La civilisation, l’éducation politique et la puissance des peuples dépendent principalement de leur état économique, et réciproquement ; plus l’économie est avancée, plus la nation est civilisée et puissante ; plus sa civilisation et sa puissance augmentent, plus sa culture économique se développera.

Dans le développement économique des peuples, il faut distinguer les principales phases que voici : l’état sauvage, l’état pastoral, l’état agricole, l’état agricole et manufacturier, enfin, l’état agricole, manufacturier et commercial.

Évidemment, la nation qui, sur un territoire étendu, pourvu de ressources variées et couvert d’une population nombreuse, réunit l’agriculture, les manufactures, la navigation, le commerce intérieur et extérieur, est incomparablement plus civilisée, plus développée sous le rapport politique et plus puissante qu’un peuple purement agriculteur. Mais les manufactures constituent la base du commerce intérieur et extérieur, de la navigation et de l’agriculture perfectionnée, conséquemment de la civilisation et de la puissance politique ; et un peuple qui réussirait à monopoliser toute la vie manufacturière du globe et à comprimer les autres nations dans leur développement économique en les réduisant à ne produire que des denrées agricoles et des matières brutes et à n’exercer que les industries locales indispensables, ce peuple parviendrait nécessairement à la domination universelle. Une nation qui attache quelque prix à son indépendance et à sa conservation doit donc s’efforcer de s’élever le plus promptement possible d’un degré inférieur de civilisation à un degré supérieur, de réunir le plus promptement possible sur son territoire l’agriculture, les manufactures, la navigation et le commerce.

Le passage de l’état sauvage à l’état pastoral, et celui de l’état pastoral à l’état agricole, ainsi que les premiers progrès dans l’agriculture, sont secondés de la manière la plus efficace par la liberté des relations avec les peuples manufacturiers et commerçants.

L’élévation des peuples agriculteurs au rang de peuples à la fois agriculteurs, manufacturiers et commerçants ne saurait s’opérer d’elle-même, sous l’empire du libre échange, que dans le cas où toutes les nations appelées à l’industrie manufacturière se trouveraient dans le même moment au même degré de civilisation, où elles n’apporteraient aucun obstacle au développement économique les unes des autres, où elles n’arrêteraient pas les progrès les unes des autres par la guerre ou par des lois de douane.

Mais quelques-unes d’entre elles, favorisées par les circonstances, ayant devancé les autres dans les manufactures, dans le commerce et la navigation, et ayant reconnu de bonne heure que leurs progrès leur procuraient le moyen le plus assuré d’acquérir et de conserver la suprématie politique, ont adopté et maintiennent aujourd’hui encore des mesures calculées pour leur donner le monopole des manufactures et du commerce et pour arrêter dans leurs progrès les nations moins avancées qu’elles. L’ensemble de ces mesures, prohibitions d’entrée, droits d’importation, restrictions maritimes, primes de sortie, etc. s’appelle le système douanier.

───

** TRAVAIL DEMANDÉ **
- 1) Reprenez l'extrait sur le développement économique des peuples de "Dans le développement" à "manufacturier et commercial.", en rebaptisant "phases" en "étapes".
- 2) Présentez les lignes des enregistrements sous forme de tableau Markdown à deux colonnes, Numéro pour le rang et Ligne pour le texte, sans les lignes vides. Laissez les images de côté, s'il vous plaît.

Entrées de données enregistrées

───

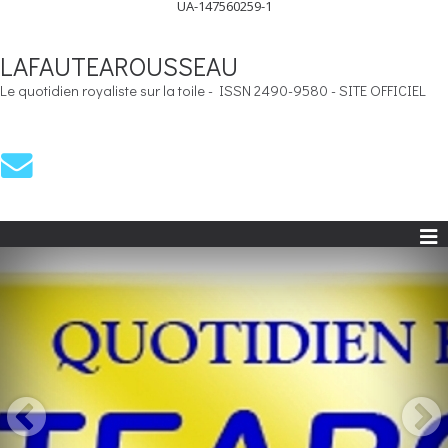
UA-147560259-1
LAFAUTEAROUSSEAU
Le quotidien royaliste sur la toile - ISSN 2490-9580 - SITE OFFICIEL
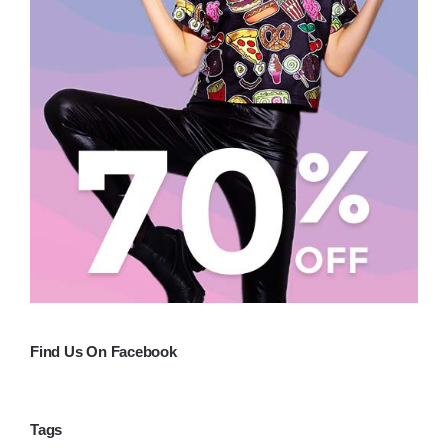
Find Us On Facebook
Tags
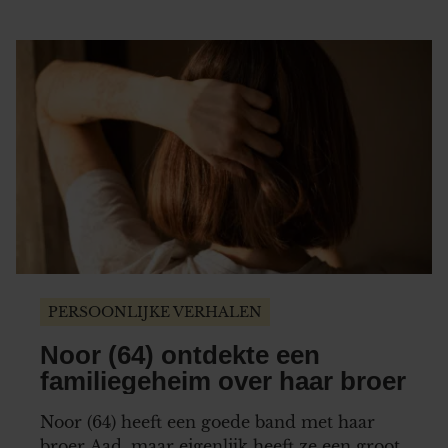
was.”
PERSOONLIJKE VERHALEN
Noor (64) ontdekte een
familiegeheim over haar broer
Noor (64) heeft een goede band met haar
broer Aad, maar eigenlijk heeft ze een groot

───

** CORRIGÉS **
- 1)
Dans le développement économique des peuples, il faut distinguer les principales étapes que voici : l’état sauvage, l’état pastoral, l’état agricole, l’état agricole et manufacturier, enfin, l’état agricole, manufacturier et commercial.

- 2)
| Numéro | Ligne |
|---|---|
| 1 | UA-147560259-1 |
| 2 | LAFAUTEAROUSSEAU |
| 3 | Le quotidien royaliste sur la toile - ISSN 2490-9580 - SITE OFFICIEL |
| 4 | Find Us On Facebook |
| 5 | Tags |
| 6 | was.” |
| 7 | PERSOONLIJKE VERHALEN |
| 8 | Noor (64) ontdekte een |
| 9 | familiegeheim over haar broer |
| 10 | Noor (64) heeft een goede band met haar |
| 11 | broer Aad, maar eigenlijk heeft ze een groot |